Aufgaben und Übungen
**A)** Welche der beiden Methoden, die Ergebnisse festzuhalten, ist laut dem Text über die Heuristische Evaluation vorzuziehen?
**B)** Nehmen Sie den Text über die Heuristische Evaluation nach seinem letzten Satz wieder auf und schreiben Sie ihn weiter.

Seminar: Software-ergonomische Evaluation - Kosten und Nutzen
Veranstalter: Dr. Susanne Maaß, Sommersemester 1996
7. Juni 1996
Inhaltsverzeichnis
1 Vorgehensweise bei einer Heuristischen Evaluation
2 Wer evaluiert und mit welchem Erfolg
3 Heuristische Evaluation im Vergleich mit Benutzungstests
4 Gestaltungsprinzipien, die bei der Heuristischen Evaluation zugrundegelegt werden können
5 Kosten und Nutzen von Heuristischer Evaluation
1 Vorgehensweise bei einer Heuristischen Evaluation
Bei der Heuristischen Evaluation setzt sich jeder Evaluator für sich allein an die zu untersuchende Schnittstelle. Dies ist wichtig, da verschiedene Evaluatoren verschiedene Probleme aufdecken. In Abbildung 1 kann man dies sehr schön erkennen. An einem Beispiel mit 19 Evaluatoren und 16 möglichen aufzudeckenden Fehlern ist aufgezeigt, wie unterschiedlich die Evaluatoren Fehler gefunden haben.
Nachdem alle Evaluationen durchgeführt sind, werden die Befunde (d.h. die von den Evaluatoren aufgedeckten Fehler) zusammengefaßt.
Die Ergebnisse können entweder als geschriebene Berichte von den Evaluatoren selbst festgehalten werden oder man setzt einen Beobachter zu jedem Evaluator, der dann ein Protokoll der Sitzung erstellt, wobei der Evaluator die ganze Zeit ,,laut denken" muß. Die zweite Methode ist der ersten vorzuziehen, da der Beobachter den Evaluatoren bei auftretenden Fragen oder Problemen – wie z.B. fehlenden Fachkenntnissen oder bei einem Absturz des Prototyps – behilflich sein kann. Außerdem wird die Arbeitslast der Evaluatoren verringert und die Ergebnisse stehen schneller zur Verfügung, da der Beobachter nur seine eigenen Notizen verstehen muß und nicht die anderer.

Bereitgestellte Angaben
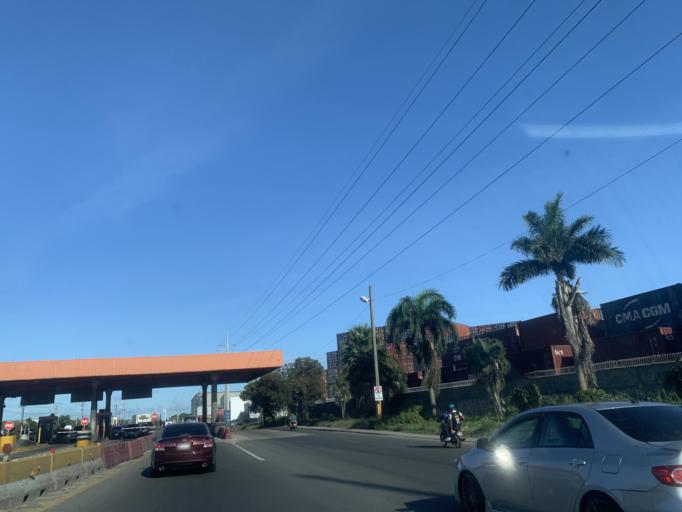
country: DO
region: San Cristobal
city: El Carril
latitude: 18.4292
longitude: -70.0015
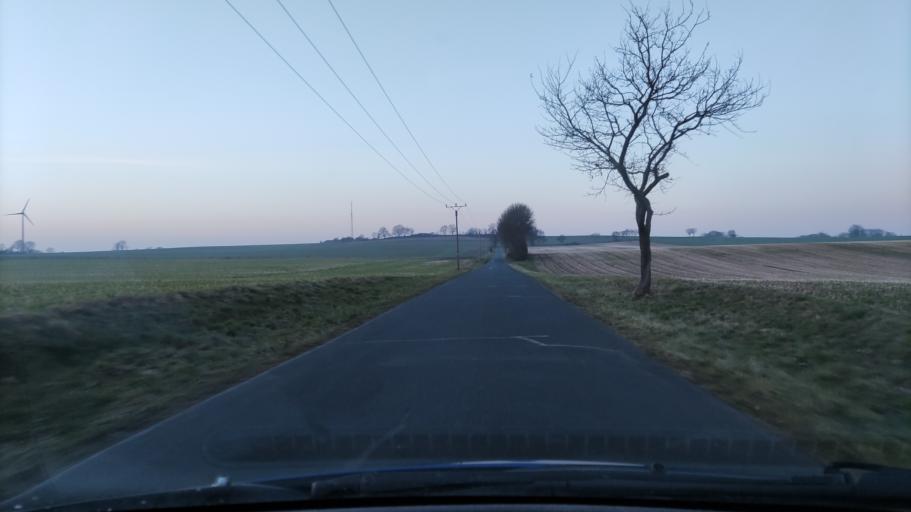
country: DE
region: Lower Saxony
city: Barum
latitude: 53.0430
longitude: 10.4802
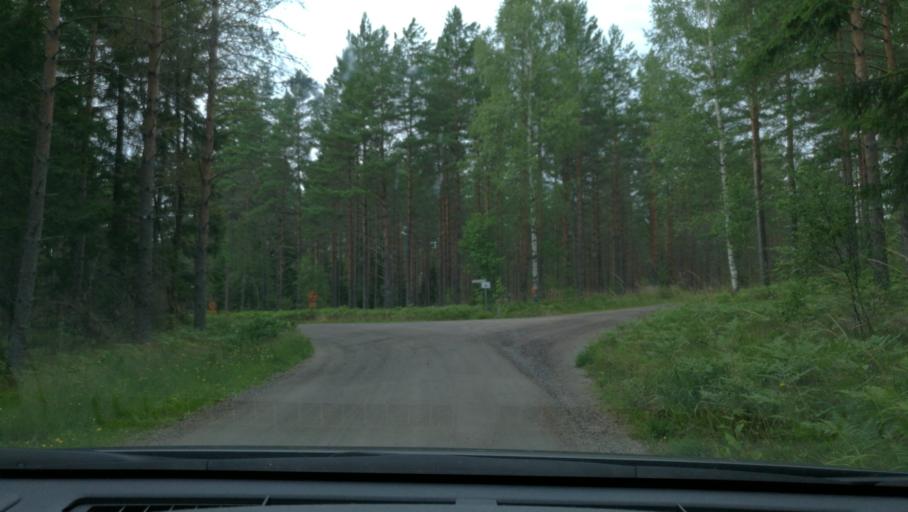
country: SE
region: OEstergoetland
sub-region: Norrkopings Kommun
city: Svartinge
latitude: 58.7578
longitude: 15.9762
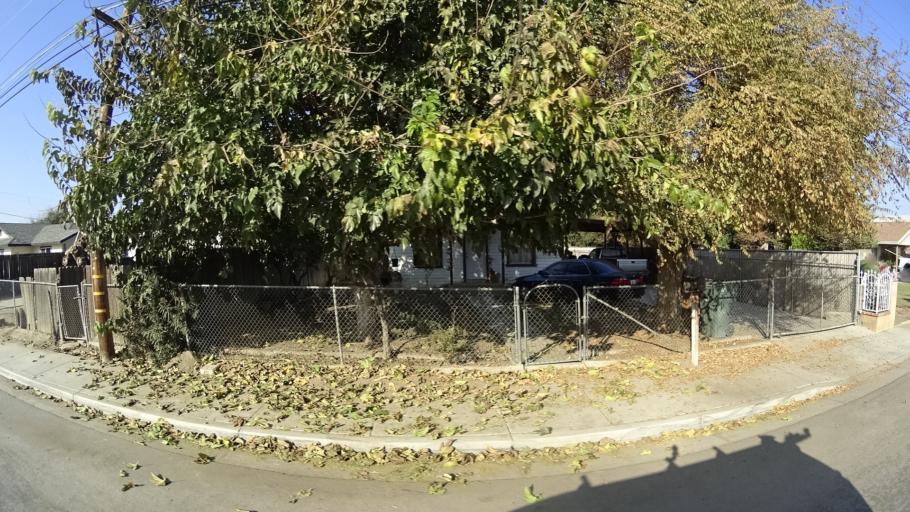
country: US
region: California
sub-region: Kern County
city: Greenfield
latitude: 35.2741
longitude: -119.0046
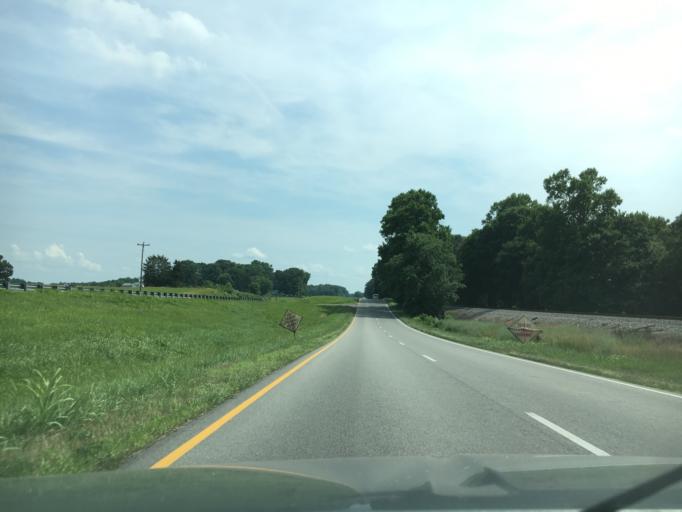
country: US
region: Virginia
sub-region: Nottoway County
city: Crewe
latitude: 37.2572
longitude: -78.1391
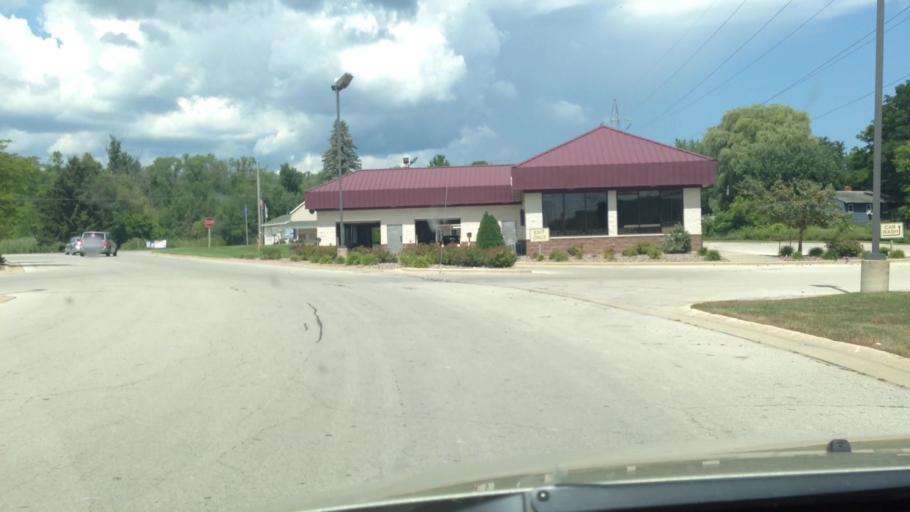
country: US
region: Wisconsin
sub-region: Brown County
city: Suamico
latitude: 44.6348
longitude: -88.0433
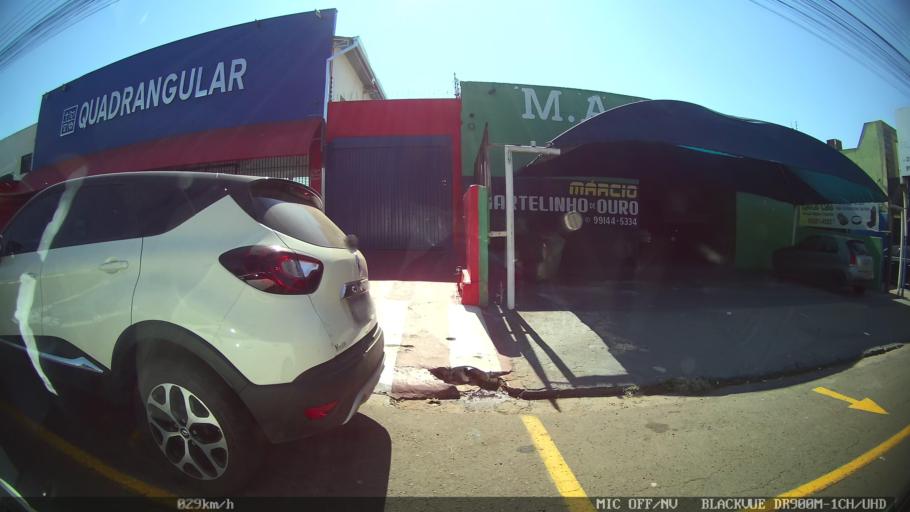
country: BR
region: Sao Paulo
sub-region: Sao Jose Do Rio Preto
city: Sao Jose do Rio Preto
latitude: -20.7775
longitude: -49.4047
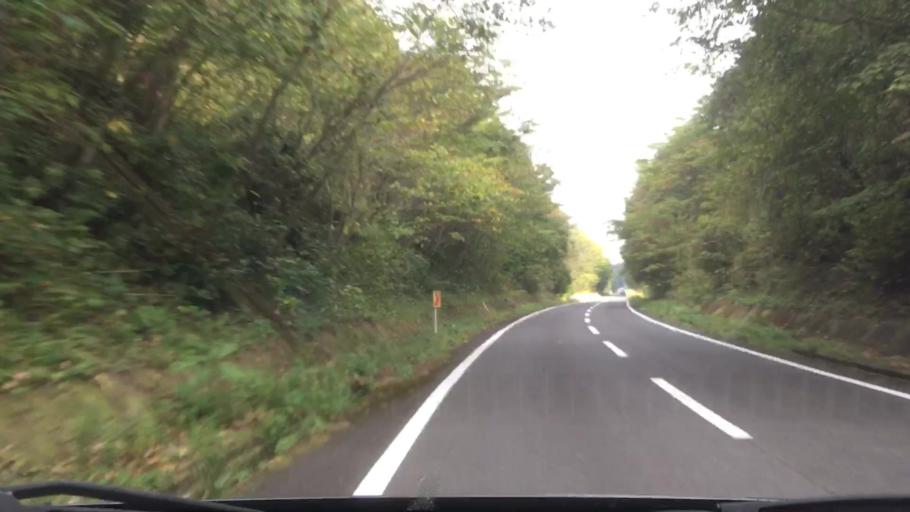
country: JP
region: Nagasaki
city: Sasebo
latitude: 32.9994
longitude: 129.7075
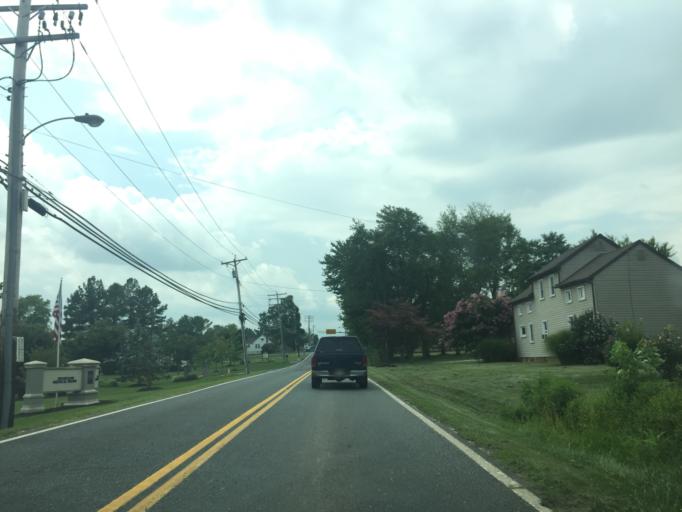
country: US
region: Maryland
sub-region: Baltimore County
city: White Marsh
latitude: 39.3866
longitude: -76.4300
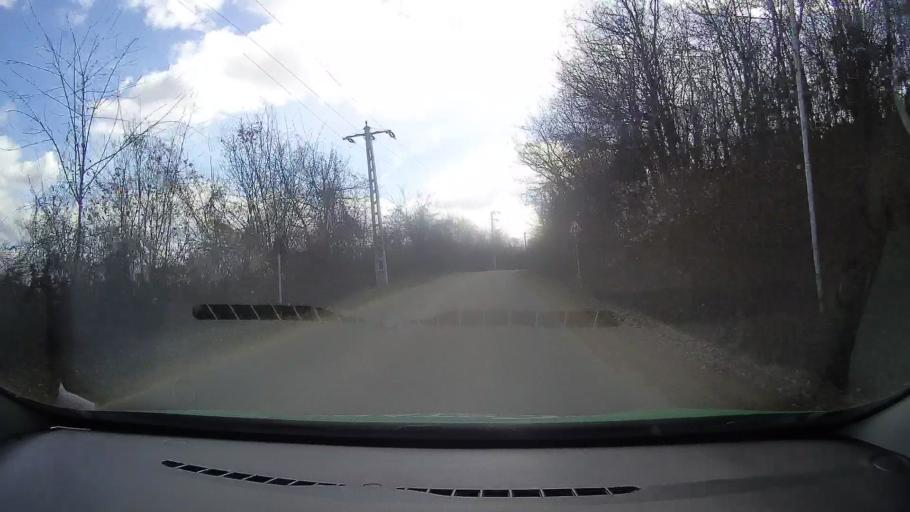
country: RO
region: Dambovita
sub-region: Comuna Sotanga
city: Teis
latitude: 44.9703
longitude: 25.3959
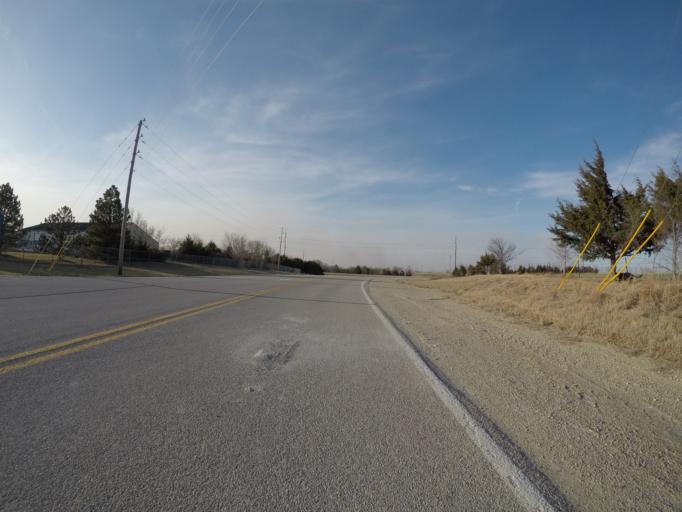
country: US
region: Kansas
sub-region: Riley County
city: Manhattan
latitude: 39.2502
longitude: -96.6538
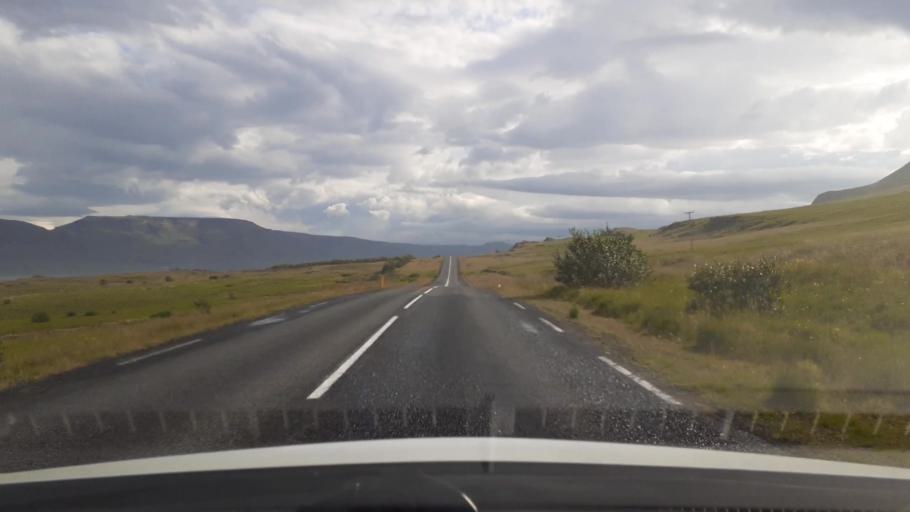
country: IS
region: Capital Region
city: Mosfellsbaer
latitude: 64.3623
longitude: -21.6179
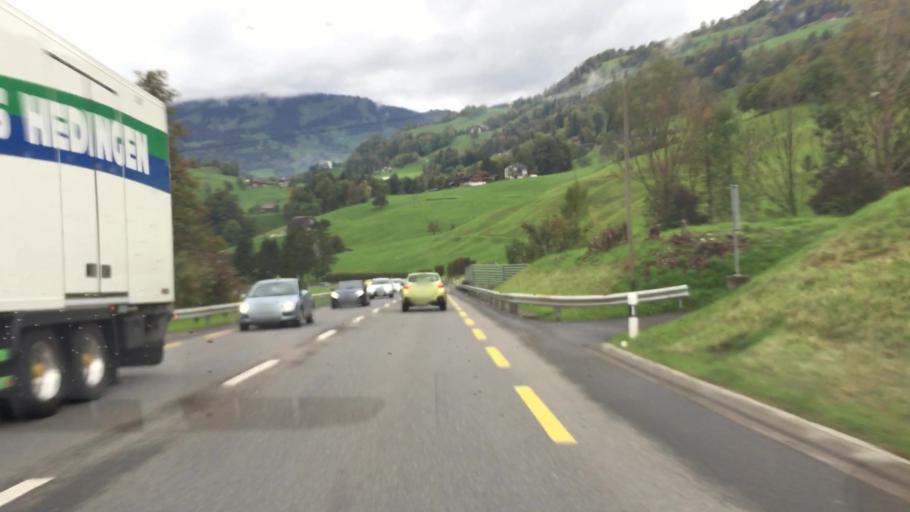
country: CH
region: Schwyz
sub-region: Bezirk Schwyz
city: Schwyz
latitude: 47.0328
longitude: 8.6413
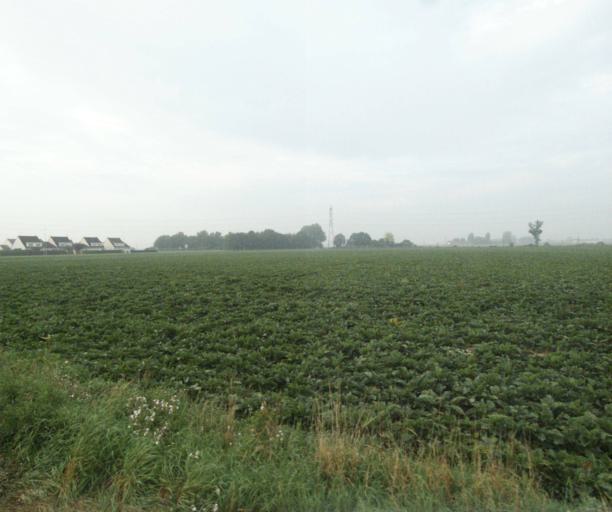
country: FR
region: Nord-Pas-de-Calais
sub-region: Departement du Nord
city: Seclin
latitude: 50.5438
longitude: 3.0118
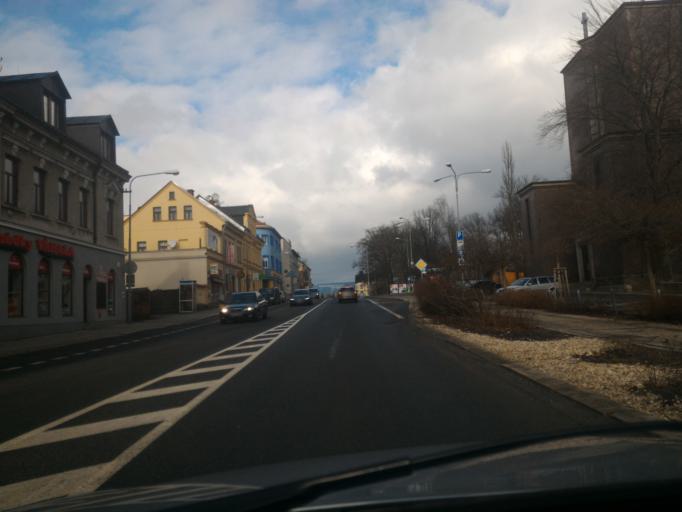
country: CZ
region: Liberecky
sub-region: Okres Jablonec nad Nisou
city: Jablonec nad Nisou
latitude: 50.7266
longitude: 15.1705
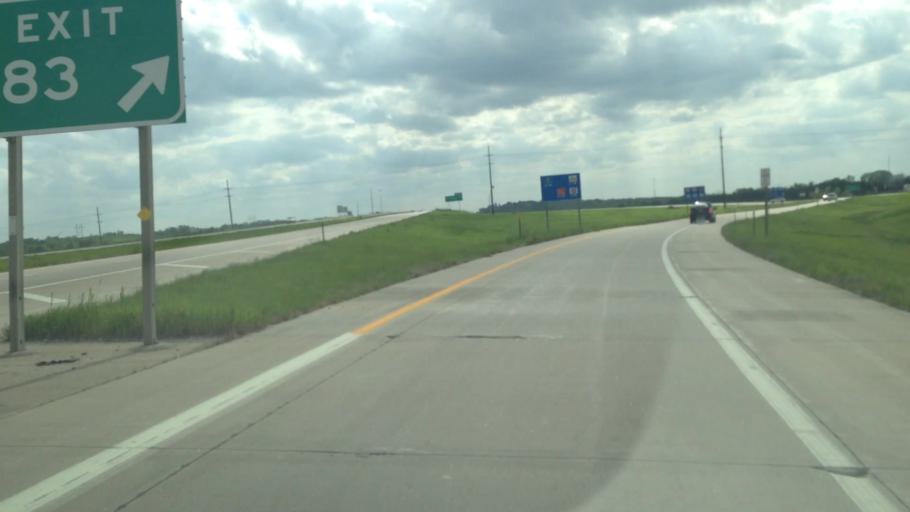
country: US
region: Kansas
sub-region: Franklin County
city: Ottawa
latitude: 38.5769
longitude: -95.2639
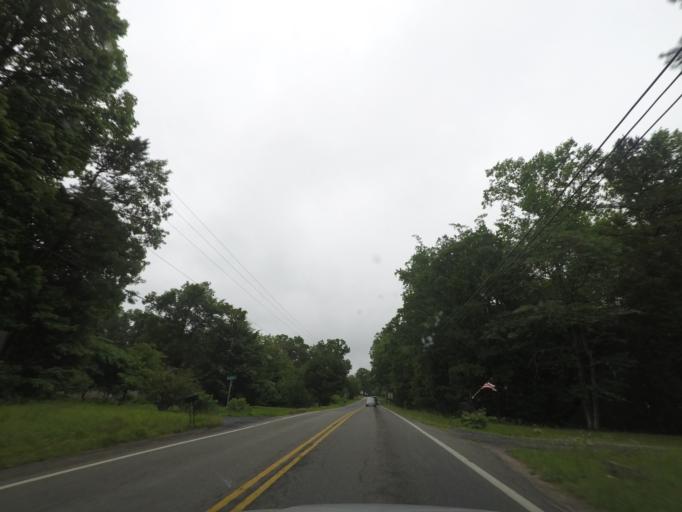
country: US
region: Virginia
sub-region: Fluvanna County
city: Weber City
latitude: 37.7803
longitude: -78.2391
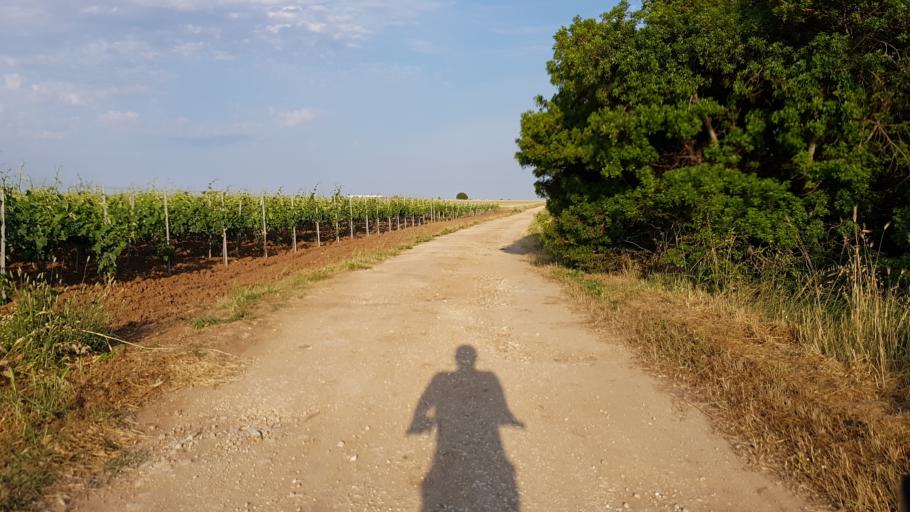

Erwartete Ergebnisse
**A)** Die zweite: Jedem Evaluator wird ein Beobachter zur Seite gesetzt, der ein Protokoll der Sitzung erstellt, während der Evaluator laut denkt.

**B)**
Man kann die Heuristische Evaluation erweitern, indem sich die Evaluatoren, die Beobachter und Vertreter des Entwickler-Teams nach der letzten Evaluation treffen und sich in einer Art Brainstorm einander mitteilen. Hier können wichtige Anregungen in bezug auf Folgeversionen des untersuchten Programms gesammelt werden oder generelle Probleme sowie positive Aspekte der Evaluation besprochen werden.
Heuristische Evaluation ist gut geeignet, um sowohl schwerwiegende,
als auch nicht ganz so wichtige Probleme in einem User-Interface zu finden.
Die schwerwiegenden Fehler werden dabei zwar leichter aufgefunden, von
der Gesamtzahl der Fehler ausgehend werden aber mehr unwichtige als wichtige
Fehler gefunden (was wohl für die Qualität der Prototypen spricht).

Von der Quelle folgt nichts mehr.